The origin and character of the CDW also remain a subject of debate. At first glance, the nesting mechanism20,27,41,42,43,44,45,46 appears natural, aligning perfectly with the fermiology of the pure kagome lattice and resulting in the widely experimentally confirmed 2 × 2 modulation within the plane8,16,26,27,28,29,31,47. This nesting paradigm has also been employed to account for the reported unconventional character of the CDW42,43,48,49. On the other hand, there are also multiple reports suggesting an electron-phonon-driven mechanism28,47,50. With regard to the CDW character, reports concur on the absence of observed softening in the phonon spectrum in Raman26,28 and inelastic x-ray scattering29 experiments, suggesting a first-order transition to the CDW. Even though a discontinuity observed in the lattice parameters at TCDW supports this picture51, the discontinuity is so minute that a soft phonon mode-driven CDW should not be excluded, which would be consistent with the general mechanism in other CDW materials like transition-metal dichalcogenides52,53,54. Theoretical calculations performed thus far do not clarify these issues as they are mostly limited to phenomenological models41,43,44,45,46,55 or to ab initio calculations within the standard harmonic approximation for the phonons20,26,56, which is known to break down in CDW systems53,54,57,58. A recent investigation into the temperature dependence of the phonon spectra does suggest the presence of soft mode physics59 but lacks the resolution of the specific soft mode triggering the CDW or an in-depth spectral analysis.

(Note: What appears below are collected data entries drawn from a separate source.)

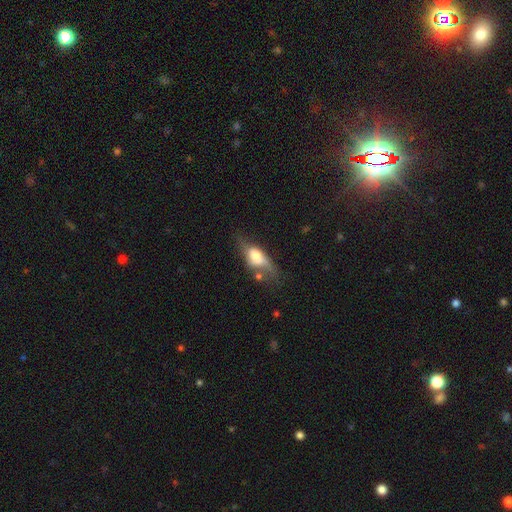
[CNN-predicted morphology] This is possibly a smooth galaxy (48%). Merging: marginally none (37%).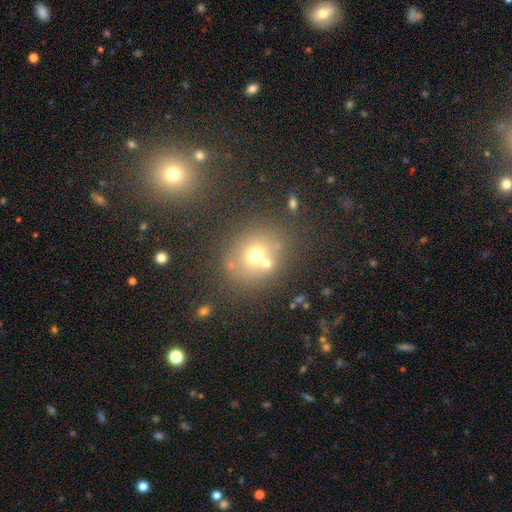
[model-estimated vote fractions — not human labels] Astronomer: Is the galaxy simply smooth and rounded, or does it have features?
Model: smooth — 63%.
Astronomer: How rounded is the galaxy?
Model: round — 71%.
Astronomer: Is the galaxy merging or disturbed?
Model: none — 61%.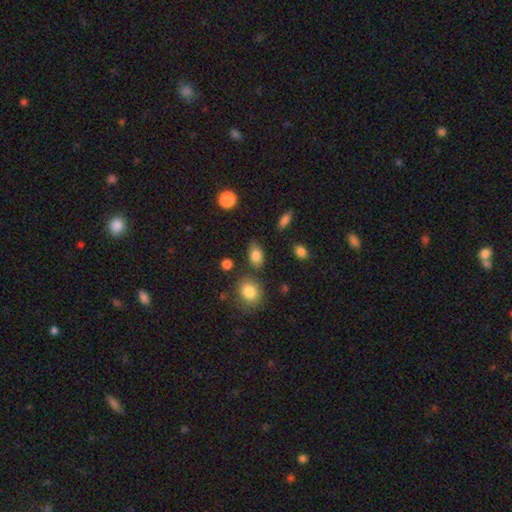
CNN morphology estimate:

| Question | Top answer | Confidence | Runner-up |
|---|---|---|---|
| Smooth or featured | smooth | 82% | star or artifact (9%) |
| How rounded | in between | 84% | round (13%) |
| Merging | none | 76% | minor disturbance (14%) |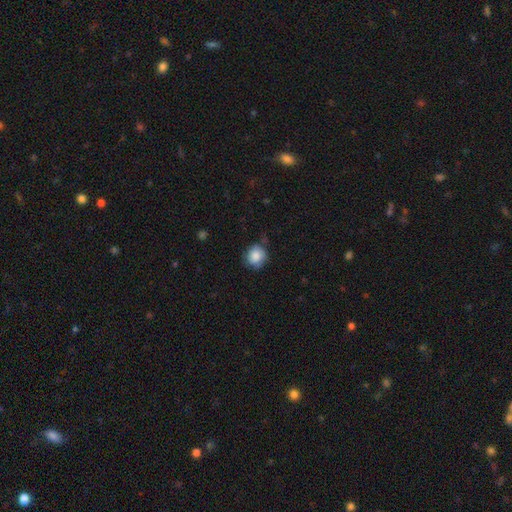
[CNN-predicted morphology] smooth 82%, featured or disk 10%, star or artifact 8%. Down the decision tree: how rounded — round (84%); merging — none (68%).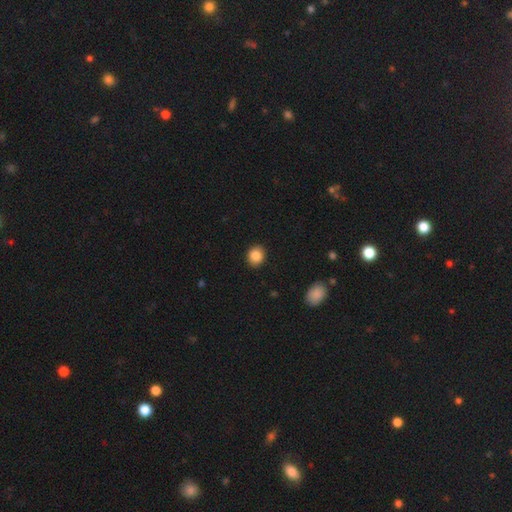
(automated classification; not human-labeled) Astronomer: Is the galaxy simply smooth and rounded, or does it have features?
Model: smooth — 86%.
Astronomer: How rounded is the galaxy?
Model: round — 71%.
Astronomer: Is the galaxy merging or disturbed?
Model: none — 91%.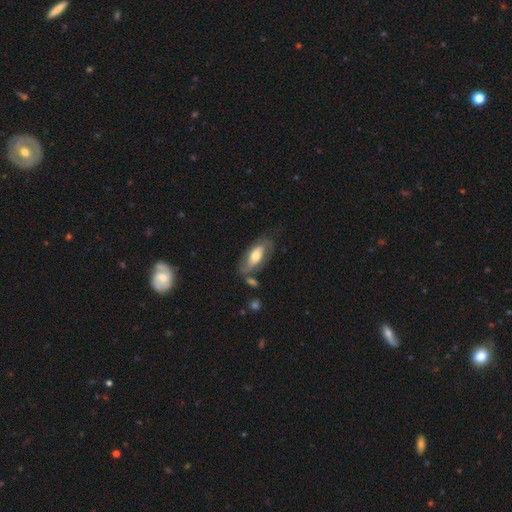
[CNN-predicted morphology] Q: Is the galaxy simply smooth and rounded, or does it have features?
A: featured or disk — 47%, tied with smooth.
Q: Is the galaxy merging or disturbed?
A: none — 59%.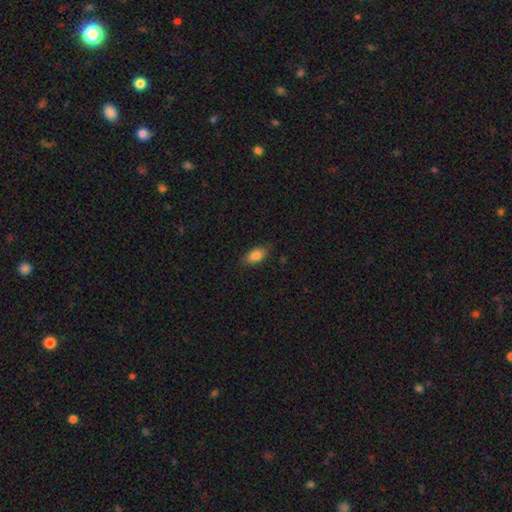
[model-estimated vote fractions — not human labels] Smooth or featured? smooth (84%)
How rounded? in between (88%)
Merging? none (80%)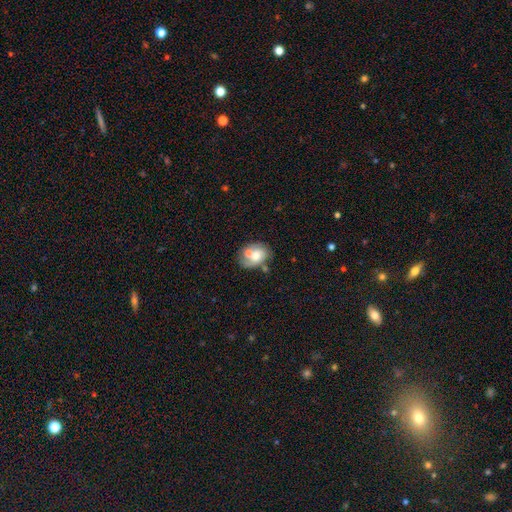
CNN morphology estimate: smooth-or-featured: smooth: 53% | featured or disk: 39% | star or artifact: 8%
  how-rounded: in between: 62% | round: 37% | cigar-shaped: 1%
  merging: merger: 40% | none: 33% | minor disturbance: 18% | major disturbance: 9%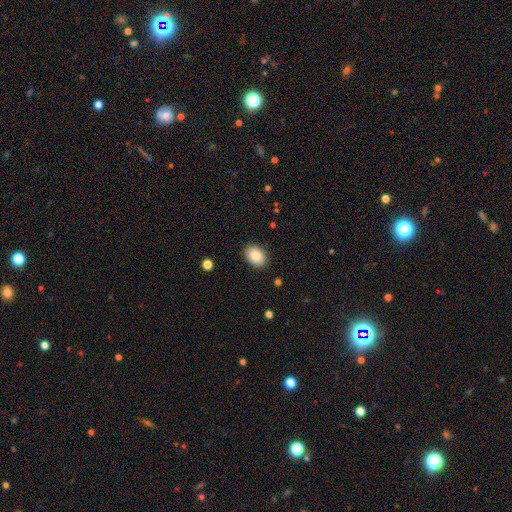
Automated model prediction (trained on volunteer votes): Smooth or featured? smooth (87%)
How rounded? in between (79%)
Merging? none (88%)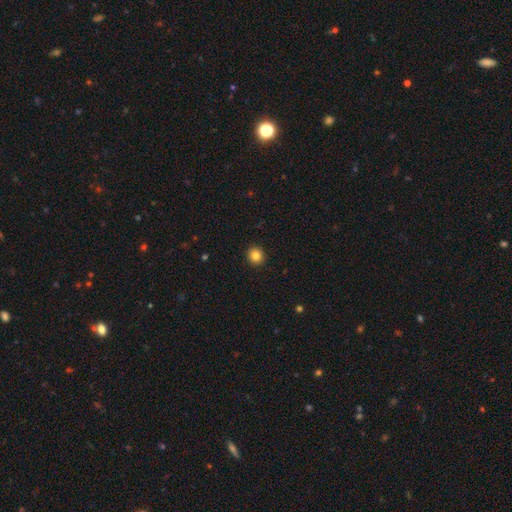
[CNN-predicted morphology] smooth_or_featured: smooth (p=0.83) [alt: star or artifact p=0.11]
how_rounded: round (p=0.92) [alt: in between p=0.07]
merging: none (p=0.93) [alt: minor disturbance p=0.04]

In this work, making use of first-principles density-functional theory (DFT) calculations including a non-perturbative treatment for lattice anharmonicity, we show that the CDW instability in CsV3Sb5 is triggered by the softening with decreasing temperature of a phonon mode at the L point. The softening is a consequence of its extraordinarily large electron-phonon coupling, discarding pure electronic nesting as the main destabilizing force. Our calculated TCDW is in very good agreement with experiments, demonstrating that the CDW melts due to lattice entropy and that soft mode physics plays a dominant role in the CDW transition. This is consistent with a second-order phase transition as well as with a weak first-order character. We explain that the phonon softening is not observed experimentally29 due to its huge broadening, a consequence of the large electron-phonon and anharmonic interactions of the soft mode.

Results and discussion

The melting of the CDW phase

The DFT harmonic spectrum of the CsV3Sb5 high-symmetry phase exhibits a significant number of lattice instabilities (Fig. 1a), in agreement with previous works20,56. Two primary instabilities can be observed near the M and L points, coinciding with the nesting vectors of the Van Hove Fermi pockets (Fig. 1d). The most prominent instability occurs at a specific point along the AL line, which we will refer to as the AL mode. However, the instabilities in the phonon spectra of CsV3Sb5 are highly sensitive to the electronic temperature used in the DFT calculations to perform integrals over the Brillouin zone41. Considering that when increasing the electronic temperature in the calculations the L mode stabilizes after the AL one (see Supplementary Material), the main instabilities of the system seem to be the soft modes transforming under \({L}_{2}^{-}\) and \({M}_{1}^{+}\) irreducible representations in line with previous findings20,50,56. Considering that each of these points contributes with three equivalent vectors within the star, we expect the CDW to be described by a six-dimensional order parameter \({{{{\bf{Q}}}}}=\left({M}_{1},{M}_{2},{M}_{3},{L}_{1},{L}_{2},{L}_{3}\right)\).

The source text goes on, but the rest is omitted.